Preparing for infrastructures of the future

Sandeepan Banerjee Contributor

Sandeepan Banerjee is the senior vice president of engineering at ClusterHQ.

There are many abstract notions about what the future of infrastructure will look like, but the truth is that the future is staring companies in the face. The adoption of hybrid cloud models, containers and microservices architectures are only the beginning stages of preparing for infrastructures of the future.

The largest enterprises have already experienced the volume of data that all companies will soon be ingesting. And they have evolved to meet the demands of these changing needs. As more organizations begin to realize the power of big data, they can learn valuable lessons from the evolution of global giants like Google, Facebook and Apple.

Google started with the premise that computer science, at scale, makes the intractable tractable. Underlying Google’s scale-supporting infrastructure are warehouse-sized data centers with exabytes of storage and terabit networks.

In recent years, a shift has occurred rendering this infrastructure critical not only for consumer web applications, but also for enterprise class problems, like big data processing, agility needs, 24/7 availability, faster delivery, customer engagement through social mechanisms, real-time communications and so on. And we are on the cusp of new technologies that will require even more infrastructure resources, like IoT and virtual reality.

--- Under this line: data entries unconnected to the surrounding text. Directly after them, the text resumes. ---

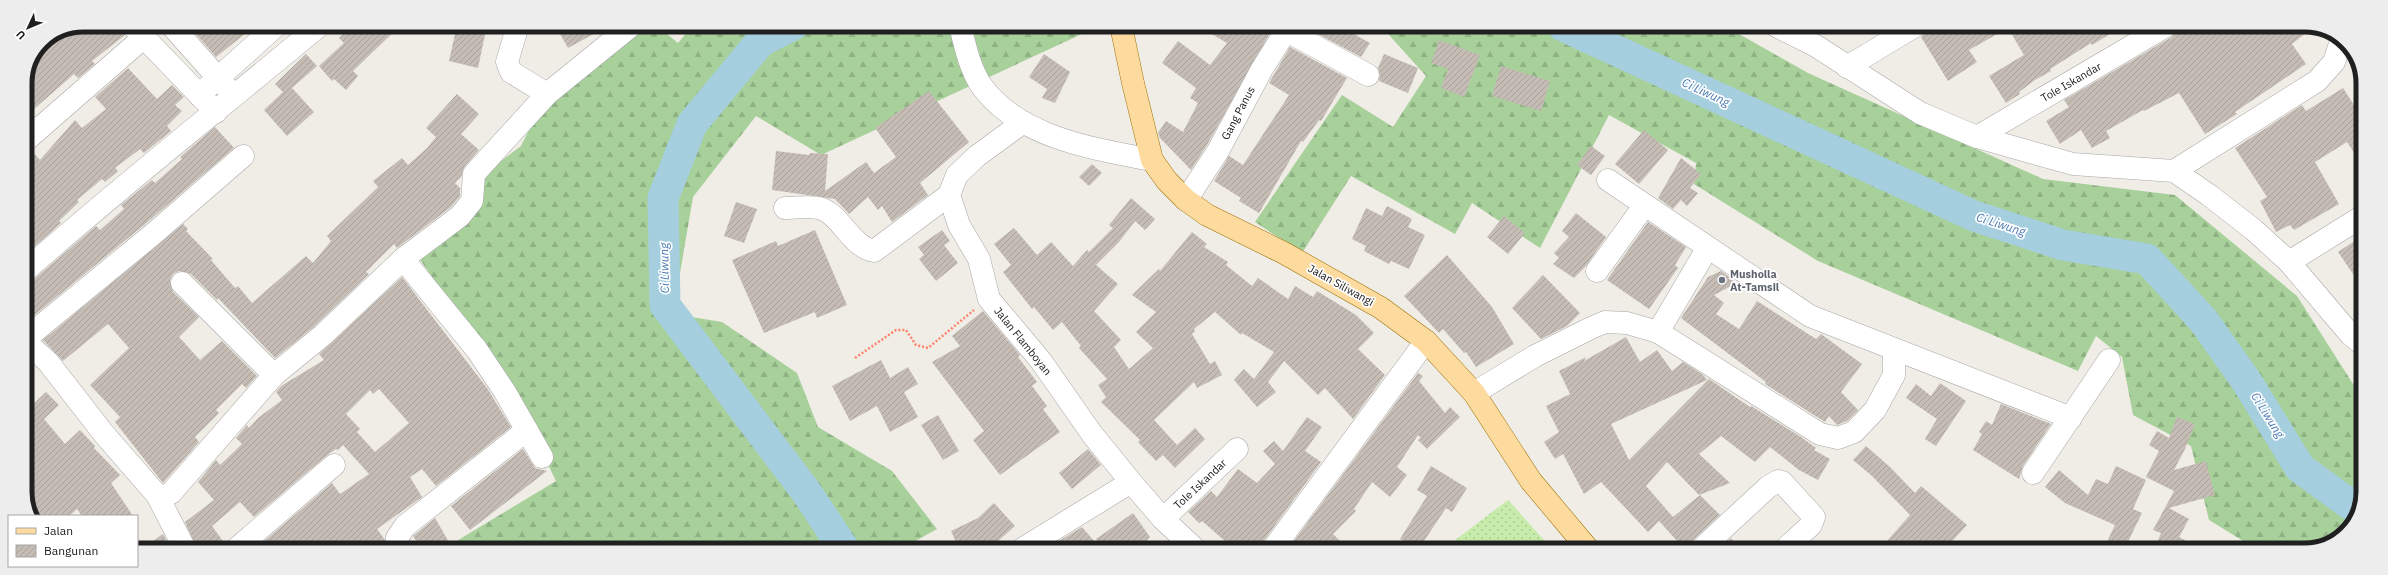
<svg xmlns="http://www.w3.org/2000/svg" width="2388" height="575" font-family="'IBM Plex Sans',sans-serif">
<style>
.grass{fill:url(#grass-dots)}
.forest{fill:url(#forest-firs)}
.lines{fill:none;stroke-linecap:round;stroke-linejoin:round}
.river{stroke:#a5cedf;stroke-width:31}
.building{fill:url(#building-hatch);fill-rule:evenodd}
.minor-casing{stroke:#a7a7a7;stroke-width:23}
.major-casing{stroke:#9b7100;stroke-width:23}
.path{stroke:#fc826b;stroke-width:2.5;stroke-dasharray:2 2;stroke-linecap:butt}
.minor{stroke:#fff;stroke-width:22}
.major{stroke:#fdda9e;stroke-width:22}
.worship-dot{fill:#6b7280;stroke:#fff;stroke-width:1.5}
.labels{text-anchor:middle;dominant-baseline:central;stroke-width:3.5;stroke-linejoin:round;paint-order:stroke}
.street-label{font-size:11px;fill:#202020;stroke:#fff}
.worship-label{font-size:11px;font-weight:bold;fill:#5b616d;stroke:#fff;text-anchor:start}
.water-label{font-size:12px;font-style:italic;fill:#4978b2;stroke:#fff}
.rim{fill:none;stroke:#202020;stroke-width:5}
</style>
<defs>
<pattern id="grass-dots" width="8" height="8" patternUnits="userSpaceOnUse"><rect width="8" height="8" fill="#c7ebab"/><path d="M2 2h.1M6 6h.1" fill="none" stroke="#abc993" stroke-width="1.8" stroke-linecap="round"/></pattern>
<pattern id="forest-firs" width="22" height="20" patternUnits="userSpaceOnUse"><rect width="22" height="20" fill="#a7d09a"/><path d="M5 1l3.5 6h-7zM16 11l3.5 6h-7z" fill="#8fb284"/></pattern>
<pattern id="building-hatch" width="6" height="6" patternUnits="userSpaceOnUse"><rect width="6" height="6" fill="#c5bdb5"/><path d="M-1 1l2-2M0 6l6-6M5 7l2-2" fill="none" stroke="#a9a29b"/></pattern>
</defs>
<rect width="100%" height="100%" fill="#f0ede6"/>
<!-- grass -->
<polygon class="grass" points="1508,500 1553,550 1442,550"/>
<!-- forest -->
<g class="forest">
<polygon points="631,25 656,25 678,43 693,25 1092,26 1082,34 821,155 756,116 693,197 673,314 722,322 797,373 818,427 892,471 937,529 901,549 452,549 450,545 556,481 515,396 419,258 477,179 521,146 537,114"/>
<polygon points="1381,26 1725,26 1808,73 2043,179 2175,195 2297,296 2362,398 2362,503 2343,536 2305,550 2258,550 2209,520 2191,446 2133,415 2122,357 2096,336 2078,371 1818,261 1694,184 1696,163 1609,115 1540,248 1472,203 1455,234 1351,176 1302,253 1255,222 1342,95 1393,127 1426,76"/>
</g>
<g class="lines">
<!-- river -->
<g class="river">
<polyline points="793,25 760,42 692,124 663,198 665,305 807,493 844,549"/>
<polyline points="1563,26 1974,216 2063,245 2147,259 2203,320 2247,382 2300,468 2358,510"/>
</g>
</g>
<!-- building -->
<g class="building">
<polygon points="83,25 119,25 125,35 92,61 95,64 78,78 74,74 25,117 25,83 42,42 66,32 69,35"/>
<polygon points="205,25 238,25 245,34 216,57 195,33"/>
<polygon points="352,25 401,25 353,71 358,76 346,90 334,79 332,81 319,66 344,43 339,38"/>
<polygon points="457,25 487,25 478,68 449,61"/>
<polygon points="555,25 610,25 568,48"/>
<polygon points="1198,26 1274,26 1207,145 1191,170 1160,138 1158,133 1166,121 1183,132 1198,103 1190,98 1196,88 1162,63 1178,41 1210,65 1227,43"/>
<polygon points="1303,26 1355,26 1352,33 1370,43 1361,57"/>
<polygon points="1927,26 2123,26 2092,45 2091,43 2050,69 2051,71 2035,80 2019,92 2020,94 2006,103 1989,76 2024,55 2008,28 1969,50 1977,62 1948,81 1921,37 1926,32"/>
<polygon points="2178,26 2315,26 2292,44 2306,64 2235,112 2237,114 2205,134 2179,93 2144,111 2143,110 2106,131 2110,138 2092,148 2081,130 2060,144 2046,121 2069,107 2064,100 2172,37"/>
<polygon points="1439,40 1480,55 1464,97 1441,88 1448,69 1431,63"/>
<polygon points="1290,47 1347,78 1321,121 1319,120 1303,142 1301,141 1259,213 1239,201 1241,198 1214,181 1229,156 1243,165 1289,95 1269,83"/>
<polygon points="306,54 317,66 292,88 314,112 287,136 264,110 283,92 275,84"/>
<polygon points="1044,54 1070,72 1055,103 1042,98 1047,89 1029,77"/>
<polygon points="1384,54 1418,68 1408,93 1379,81 1380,75 1378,68"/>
<polygon points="1501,66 1550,81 1541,111 1492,96"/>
<polygon points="128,68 157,99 172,85 184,97 175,105 182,111 167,126 171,131 144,153 140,149 115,168 118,171 105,182 102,179 77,200 79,202 59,221 61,223 32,249 25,241 25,153 32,151 40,160 75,120 82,128 106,109 95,97"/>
<polygon points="2343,88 2363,119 2363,166 2347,142 2315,162 2339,204 2294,230 2290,225 2276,232 2260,201 2267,197 2235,148 2302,105 2306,111"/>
<polygon points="929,91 969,142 920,183 928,195 892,222 882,206 878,210 868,197 849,214 835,199 772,190 776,151 809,155 810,153 828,154 825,191 866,162 874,173 896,157 875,128"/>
<polygon points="457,94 479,114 461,134 479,150 465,166 461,177 455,183 460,188 460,196 451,207 397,248 394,244 366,272 369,274 315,326 275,358 218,298 217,300 191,274 179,271 173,274 170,280 173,292 199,317 179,337 200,360 222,341 257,376 246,388 242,384 216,410 219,413 195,437 199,442 163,483 115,422 120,417 90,385 129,348 108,324 63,361 43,340 183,224 188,229 186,231 213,259 211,260 235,288 238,286 252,303 306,256 313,263 331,241 327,236 378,187 373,181 402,158 408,165 427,148 436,137 426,128"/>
<polygon points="215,127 234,148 144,225 25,323 25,283 33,280 96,226 100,230 124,209 121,205 152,180 155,183 182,159 180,157"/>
<polygon points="1644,130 1668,150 1639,184 1615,164"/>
<polygon points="1591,146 1605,156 1591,175 1577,165"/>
<polygon points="1681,158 1701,174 1690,188 1698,193 1687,206 1681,200 1673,209 1658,198"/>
<polygon points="1092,164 1102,173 1089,186 1079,177"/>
<polygon points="1131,198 1155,219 1145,230 1135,221 1119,242 1096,265 1118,284 1094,311 1121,340 1114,347 1129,369 1153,348 1136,332 1156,312 1132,295 1159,269 1160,271 1192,232 1207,244 1204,247 1228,262 1226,265 1252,286 1258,278 1288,299 1295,286 1313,297 1317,291 1356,315 1374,333 1358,349 1385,375 1353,419 1325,388 1318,395 1284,361 1268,382 1276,392 1257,407 1234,380 1244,369 1254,379 1274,352 1242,333 1241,335 1215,312 1194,329 1195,331 1192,334 1210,364 1215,361 1222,375 1197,388 1194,382 1154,420 1177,445 1195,428 1205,439 1175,468 1163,455 1156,461 1138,442 1140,440 1101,402 1106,397 1098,385 1107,379 1079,348 1081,346 1062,322 1053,330 1034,307 1032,309 1003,272 1011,265 994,244 1014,228 1037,255 1051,242 1073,266 1087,250 1089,252 1113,228 1109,225"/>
<polygon points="736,202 757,209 744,243 724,236"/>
<polygon points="1387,206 1412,219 1408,227 1425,235 1409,269 1391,261 1389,264 1364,251 1366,246 1352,239 1366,208 1382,216"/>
<polygon points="1576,213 1606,237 1586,266 1574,278 1553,264 1559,258 1554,253 1569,237 1562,231"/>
<polygon points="1504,216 1525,233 1508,254 1487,237"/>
<polygon points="1648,222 1686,247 1675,265 1678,268 1649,309 1607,280"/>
<polygon points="815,230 847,305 817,318 815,312 764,333 732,260 776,241 778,246"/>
<polygon points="942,230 950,241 944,245 958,263 936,281 919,259 924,255 918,247"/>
<polygon points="2362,236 2362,287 2338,252"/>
<polygon points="1447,255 1492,307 1514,344 1476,367 1466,352 1464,353 1443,329 1439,333 1404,296"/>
<polygon points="1721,271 1732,279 1735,284 1714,295 1724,303 1716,314 1739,329 1757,301 1816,339 1821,334 1862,364 1841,392 1858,410 1847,421 1837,425 1829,416 1825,422 1765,384 1766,382 1681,318 1708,277"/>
<polygon points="1543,275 1580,313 1567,326 1541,339 1512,308"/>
<path d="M402,277L487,388L511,427L436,486L422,469L410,477L422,497L377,529L385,540L387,549H255L332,483L340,494L369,474L343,445L338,450L336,449L326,456L254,517L240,502L212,526L225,544L224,549H197L185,522L214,500L198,482L216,460L220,465L242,444L236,438L247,425L249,428L258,418L282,400L276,392L281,386L324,360L319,354ZM379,389L409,423L375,452L357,432L360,429L346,414L370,390L373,394Z"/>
<polygon points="983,311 1020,355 1018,357 1037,382 1032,386 1047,406 1043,409 1060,432 1000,475 973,440 984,431 932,362 960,346 952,336"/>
<polygon points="1626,337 1640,362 1657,350 1672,371 1683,362 1702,374 1707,380 1611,424 1629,460 1709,379 1750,407 1751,406 1801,437 1816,448 1814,450 1830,459 1818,480 1799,470 1770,447 1755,462 1721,436 1699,454 1730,483 1699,495 1667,462 1646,486 1673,517 1700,495 1720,515 1692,541 1688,550 1678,542 1659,521 1648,532 1601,482 1584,494 1563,454 1555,459 1544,442 1559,432 1546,406 1570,394 1559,371 1586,357 1584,361"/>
<polygon points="881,360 890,378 908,367 918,384 904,392 918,417 890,432 877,406 850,421 832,386"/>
<polygon points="1418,373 1423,376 1419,381 1445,413 1450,407 1460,417 1427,449 1418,440 1421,438 1418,435 1397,467 1407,475 1390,497 1372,482 1354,509 1356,511 1333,534 1349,550 1288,549"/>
<polygon points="1940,383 1966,401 1936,446 1925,439 1937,419 1906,398 1916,384 1931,396"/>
<polygon points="46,392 59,405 44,419 65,444 80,430 95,446 94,448 120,475 111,483 133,516 82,516 77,509 69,516 33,516 25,499 25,412"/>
<polygon points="2001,404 2051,424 2023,466 2019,479 1973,450 1982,434 1979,432 1986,421 1992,425"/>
<polygon points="938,415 959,451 943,460 921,425"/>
<polygon points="1307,417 1322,427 1305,451 1321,462 1263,542 1261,549 1234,549 1202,521 1199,523 1188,512 1211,491 1217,497 1238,469 1257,483 1275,464 1263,451 1274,441 1283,451"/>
<polygon points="2177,417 2195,424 2185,449 2174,470 2206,461 2215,495 2169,508 2189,519 2179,537 2185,540 2180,550 2166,550 2156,545 2161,533 2153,530 2174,491 2146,477 2159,451 2149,445 2157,431 2169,438"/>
<polygon points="1866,446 1890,467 1915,493 1921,486 1967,525 1944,550 1879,550 1910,515 1872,476 1853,460"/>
<polygon points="523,449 535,468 547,471 470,530 451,506"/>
<polygon points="1088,449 1101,465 1072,489 1059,473"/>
<polygon points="1431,466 1467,488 1452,512 1446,508 1418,550 1400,539 1427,496 1417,490"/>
<polygon points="2116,466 2146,480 2133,509 2142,513 2124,550 2103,550 2115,525 2065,503 2045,487 2059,470 2088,495 2096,479 2108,484"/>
<polygon points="994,503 1015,526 989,549 959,549 951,531 978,518"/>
<polygon points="1133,513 1150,537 1145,542 1153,549 1104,549 1096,539"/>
<polygon points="435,518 453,549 422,549 413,536"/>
<polygon points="1082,527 1101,549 1066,549 1059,541"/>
<polygon points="163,534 171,549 142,549"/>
<polygon points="1731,538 1741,550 1719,550"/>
</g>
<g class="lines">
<!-- minor casing -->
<g class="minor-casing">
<g id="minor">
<polyline points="132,25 216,112"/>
<polyline points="171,25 227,88"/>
<polyline points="518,25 507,62 511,72 547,94"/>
<path d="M960,25C965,46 970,70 983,88C1021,138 1094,149 1152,160"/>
<polyline points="1776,26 1816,46 1920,113 1977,137 2073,164 2174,171 2209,195 2254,230 2289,262 2350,334 2362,344"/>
<polyline points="1285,30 1368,75"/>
<polyline points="1847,67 1915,26"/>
<polyline points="199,95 277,25"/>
<polyline points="1022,123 977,156 957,175 949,195 959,225 979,259 989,299 1041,361 1092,434 1131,482 1163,519 1195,549"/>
<polyline points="1977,137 2166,26"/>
<polyline points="25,141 143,38"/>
<polyline points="2174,171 2317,81 2334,62 2341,41"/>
<polyline points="1608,180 1810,316 2071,418"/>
<polyline points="1186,200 1218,151 1262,69 1289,26"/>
<path d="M785,208C795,208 809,206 819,208C840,213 851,247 874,251L949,195"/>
<polyline points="403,259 477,350 505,392 542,457"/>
<polyline points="2289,262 2363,216"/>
<path d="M25,271C121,186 222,107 320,25"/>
<polyline points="1597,271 1644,206"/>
<polyline points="182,283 274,375"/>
<polyline points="1658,332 1707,249"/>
<polyline points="25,339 152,235 243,156"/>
<polyline points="25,341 48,362 104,434 157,495 185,549"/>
<polyline points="1474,393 1535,356 1591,328 1605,322 1627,323 1658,332 1820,434 1838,438 1854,432 1875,410 1894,375 1894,350"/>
<polyline points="2033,473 2109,360"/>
<polyline points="157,495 162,497 171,493 274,375 323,335 403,259 460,216 472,201 474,174 547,94 632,25"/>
<polyline points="1163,519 1237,449"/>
<polyline points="236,549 334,465"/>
<polyline points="400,549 397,538 405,526 527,430"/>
<polyline points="1022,549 1131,482"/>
<polyline points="1273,549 1426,341"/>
<polyline points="1700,550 1768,487 1778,481 1782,482 1814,517 1811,525 1784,550"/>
</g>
</g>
<!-- major casing -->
<g class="major-casing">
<polyline id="major" points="1121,26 1133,83 1152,160 1167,181 1186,200 1207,215 1284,253 1381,308 1426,341 1474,393 1531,481 1589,550"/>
</g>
<!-- path -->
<polyline class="path" points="855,358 896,330 906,330 916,345 928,348 974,310"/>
<!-- minor -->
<use href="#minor" class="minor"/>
<!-- major -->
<use href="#major" class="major"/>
</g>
<!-- markers -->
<circle class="worship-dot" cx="1722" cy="280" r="4"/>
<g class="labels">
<!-- street labels -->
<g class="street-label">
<text transform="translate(2071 82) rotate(-30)">Tole Iskandar</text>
<text transform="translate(1238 113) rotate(-62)">Gang Panus</text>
<text transform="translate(1341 285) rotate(29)">Jalan Siliwangi</text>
<text transform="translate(1023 341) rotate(51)">Jalan Flamboyan</text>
<text transform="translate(1200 484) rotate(-43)">Tole Iskandar</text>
</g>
<!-- worship labels -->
<g class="worship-label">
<text x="1730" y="274">Musholla<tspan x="1730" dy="13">At-Tamsil</tspan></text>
</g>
<!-- water labels -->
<g class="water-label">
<text transform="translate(1706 92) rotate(25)">Ci Liwung</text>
<text transform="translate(2001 224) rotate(18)">Ci Liwung</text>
<text transform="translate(664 268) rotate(-91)">Ci Liwung</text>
<text transform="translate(2268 415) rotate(58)">Ci Liwung</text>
</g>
</g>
<!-- crop -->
<path d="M0 0H2388V575H0ZM83 32H2305A51 51 0 0 1 2356 83V492A51 51 0 0 1 2305 543H83A51 51 0 0 1 32 492V83A51 51 0 0 1 83 32Z" fill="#ededed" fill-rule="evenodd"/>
<path class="rim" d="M83 32H2305A51 51 0 0 1 2356 83V492A51 51 0 0 1 2305 543H83A51 51 0 0 1 32 492V83A51 51 0 0 1 83 32Z"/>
<!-- legend -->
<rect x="8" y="515" width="130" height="52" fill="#ffffff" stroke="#a6a6a6"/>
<rect x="16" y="528" width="20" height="6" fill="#fdda9e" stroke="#a6a6a6"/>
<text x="44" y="535" font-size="12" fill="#202020">Jalan</text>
<rect x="16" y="545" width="20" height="12" fill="url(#building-hatch)" stroke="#a6a6a6"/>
<text x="44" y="555" font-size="12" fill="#202020">Bangunan</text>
<!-- north arrow -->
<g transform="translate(28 28) rotate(226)" stroke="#ffffff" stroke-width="3" paint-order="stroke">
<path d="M0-3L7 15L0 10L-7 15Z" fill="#202020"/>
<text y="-6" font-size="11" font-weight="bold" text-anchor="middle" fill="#202020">U</text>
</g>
</svg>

Understanding the problem of scale

Companies approach scaled-out systems from several perspectives. Opportunity is often the primary one; harnessing your data gives a company commercial advantage. Cost is another. If your system is designed only to scale up, then you are locked into a certain price point driven by hardware resources being used. Elasticity is a third, for cases when workloads are irregular, prone to peaks or for the cases where you see hockey-stick growth.

While it is sometimes easiest to think my needs are all of the above, it is important to prioritize and stay focused. For example, at Google’s scale, elasticity was the most critical criterion. When Google launched “autocomplete,” the feature that guesses an individual’s search as it’s typed, the queries on the backend increased tenfold. Without elasticity already built in, this type of project could have taken years rather than months to deploy into production.

Addressing the problem with modern tools

Google has famously said everything inside the company runs on containers. In that sense, anyone in the process of “googling” something is involved in a container project. Containers by nature have lower runtime requirements for applications, which reduces their size and allows them to be deployed quickly, making them a better fit for the new stack.

Google uses an internal cluster operating system, Borg (a reference to the decidedly unfriendly species in Star Trek: The Next Generation), that was built to manage both long-running services and batch jobs, which had previously been handled by two separate systems: Babysitter and the Global Work Queue. These predecessors, which were from the early days of Google, strongly influenced Borg and predated Linux control groups.

We are on the cusp of new technologies that will require even more infrastructure resources.

Borg shares machines between these two types of applications — filling the troughs of long-running services such as YouTube uploads with batch jobs such as logs processing — as a way of increasing resource utilization and thereby reducing costs. Such sharing was possible because container support in the Linux kernel became available, enabling better isolation between latency-sensitive user-facing services and CPU-hungry batch processes.

As more and more applications were developed to run on top of Borg, Google’s application and infrastructure teams developed tools and services for it. These systems provided mechanisms for configuring and updating jobs; predicting resource requirements; dynamically pushing configuration files to running jobs; service discovery and load balancing; auto-scaling; machine-lifecycle management; quota management and much more.

Similarly, today’s developers build management APIs around containers rather than machines, shifting the data centers’ focus from machine to application. This frees application developers and ops teams from worrying about specific details of machines and operating systems. It ties telemetry collected by the management system to applications rather than machines, which dramatically improves application monitoring and introspection, especially when scale-up, machine failures or maintenance issues cause application instances to move.

The future

The future is near. Sensor-generated data, such IoT data, will soon swamp other kinds of data. The need to process this collected data in real-time — not only for self-driving cars but for all kinds of retail, industrial, gamification or consumer homes — will spur a need for new degrees of agility. The runtime environment will be more hybrid: AWS, Google Cloud, Azure will be more balanced in terms of market share and will be joined by other large private clouds, such as industrial automation clouds and consumer-home clouds.